Restoration Efforts Undertaken on the County K Marsh

The GLSD and Lake Management Team Partners have been working for years to improve the water quality entering the lake from the County K marsh. The marsh contributes a disproportionate amount of nutrients to Green Lake than is accounted for by the size of its 3 subwatersheds (Wurches Creek, Spring Creek, and Roy Creek). This has long been a concern to our lake managers. The highly turbid water and lack of aquatic plants indicate the marsh is not functioning as it should. We know that to reduce the phosphorus in Big Green Lake, we need to address nutrient loading into and nutrient cycling within the K marsh.

There are many variables involved with the nutrient cycling in the marsh. Carp can cause major impacts to shallow-water areas by stirring sediment and creating unstable shoreline areas.
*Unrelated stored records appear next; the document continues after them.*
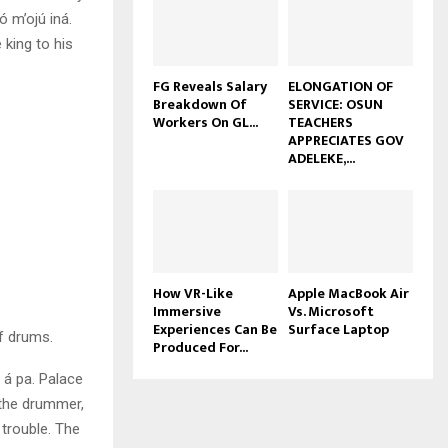
ó m’ojú iná.
 king to his
FG Reveals Salary
ELONGATION OF
Breakdown Of
SERVICE: OSUN
Workers On GL...
TEACHERS
APPRECIATES GOV
ADELEKE,...
How VR-Like
Apple MacBook Air
Immersive
Vs. Microsoft
Experiences Can Be
Surface Laptop
f drums.
Produced For...
 á pa. Palace
 the drummer,
trouble. The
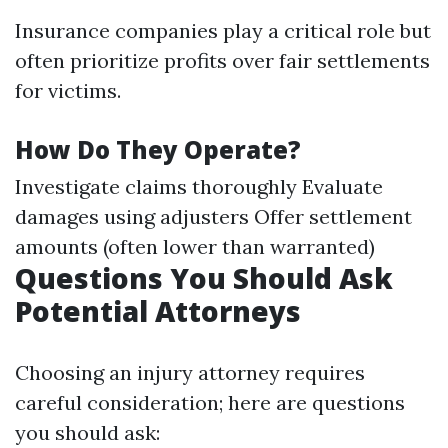
Insurance companies play a critical role but
often prioritize profits over fair settlements
for victims.
How Do They Operate?
Investigate claims thoroughly Evaluate
damages using adjusters Offer settlement
amounts (often lower than warranted)
Questions You Should Ask
Potential Attorneys
Choosing an injury attorney requires
careful consideration; here are questions
you should ask:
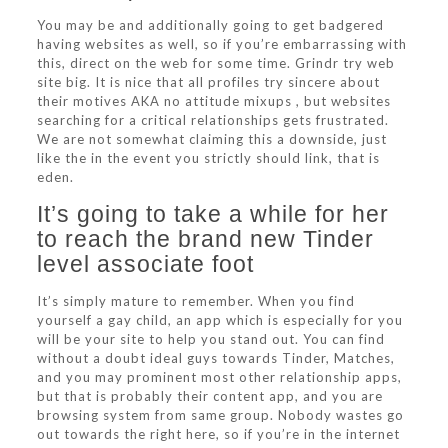
You may be and additionally going to get badgered
having websites as well, so if you’re embarrassing with
this, direct on the web for some time. Grindr try web
site big. It is nice that all profiles try sincere about
their motives AKA no attitude mixups , but websites
searching for a critical relationships gets frustrated.
We are not somewhat claiming this a downside, just
like the in the event you strictly should link, that is
eden.
It’s going to take a while for her
to reach the brand new Tinder
level associate foot
It’s simply mature to remember. When you find
yourself a gay child, an app which is especially for you
will be your site to help you stand out. You can find
without a doubt ideal guys towards Tinder, Matches,
and you may prominent most other relationship apps,
but that is probably their content app, and you are
browsing system from same group. Nobody wastes go
out towards the right here, so if you’re in the internet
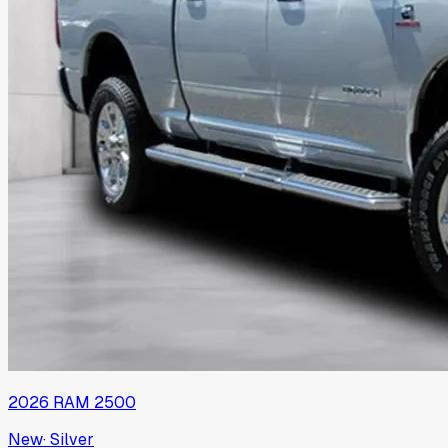
2026
RAM
2500
New
·
Silver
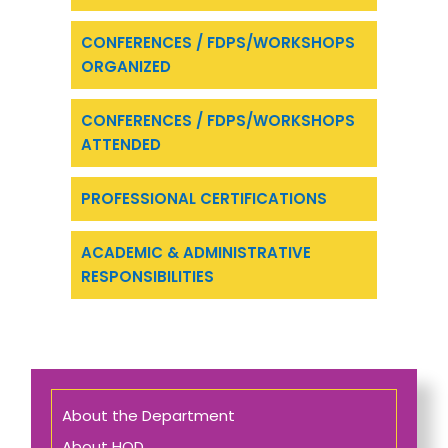
CONFERENCES / FDPS/WORKSHOPS
ORGANIZED
CONFERENCES / FDPS/WORKSHOPS
ATTENDED
PROFESSIONAL CERTIFICATIONS
ACADEMIC & ADMINISTRATIVE
RESPONSIBILITIES
About the Department
About HOD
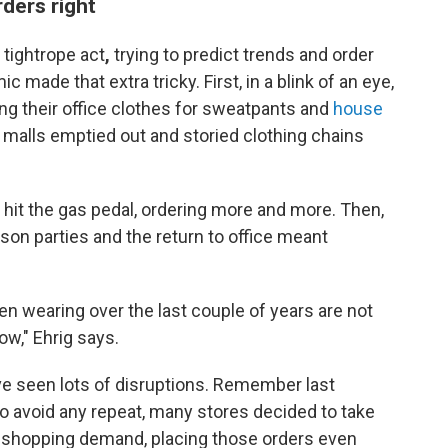
rders right
a tightrope act
,
trying to predict trends and order
ade that extra tricky. First, in a blink of an eye,
ng their office clothes for sweatpants and
house
 malls emptied out and storied clothing chains
s hit the gas pedal, ordering more and more. Then,
erson parties and the return to office meant
een wearing over the last couple of years are not
ow," Ehrig says.
ve seen lots of disruptions. Remember last
to avoid any repeat, many stores decided to take
s shopping demand, placing those orders even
The GLSD and DNR installed and operate a carp barrier at the County K bridge which limits carp access into the marsh. Additionally, the GLSD and GLA have funded a carp harvesting program in the marsh for the past several years. We feel these efforts are beginning to show results based on the smaller size and limited numbers of carp harvested from the marsh in 2019.

Erosion from streambank and upland areas around the marsh have also contributed to sediment loading into the system. The GLSD has been working hard with our partners to fund streambank stabilization projects as well as agricultural BMPs to limit soil loss into the marsh. Another interesting factor impacting the marsh’s health is the shape and layout of the marsh itself. It is a shallow system; depths average 3 to 4 feet. The southwest-northeast orientation of the marsh allows for prevailing winds from the southwest (as well as the seemingly more frequent northeast wind events) to create strong wave action which, in conjunction with the carp, are causing increased shoreline erosion and destabilization of the phosphorus-rich marsh sediments. All these factors together keep the water in the marsh too turbid for aquatic plants to grow. The root systems of these plants would, in turn, help stabilize the sediments.

To this end, the GLSD, with funding from the DNR and with the support of our partners, coordinated a restoration project in the marsh that involved reducing both wave energy and carp impacts in several bays. It took weeks of planning, obtaining permits, coordinating materials and boats, retrofitting barrier sections, processing the plant material, etc. – but the turbidity barrier and accompanying plant material was installed at the end of May. 

To accomplish this project, floating turbidity barriers were installed across the entrances to the bays. The barriers break up the distance waves have to gain energy before hitting the shoreline. Additionally, the barriers limit carp access since they reach from the firm marsh bottom to the water surface. Inside these enclosures we restored native submergent and emergent plant species such as wild rice and sago pondweed. We are hoping to also see some natural regeneration of plants that may have previously been limited by the water’s turbidity. As with the carp removal, this project is a multiyear effort. After 1 to 3 years, the barriers will be moved to new locations within the marsh as aquatic plants become established in each area.

The project was coordinated and installed almost entirely by GLSD staff. We’re proud of all the effort undertaken to make this happen – especially as the Covid-19 lockdown made all aspects even more challenging.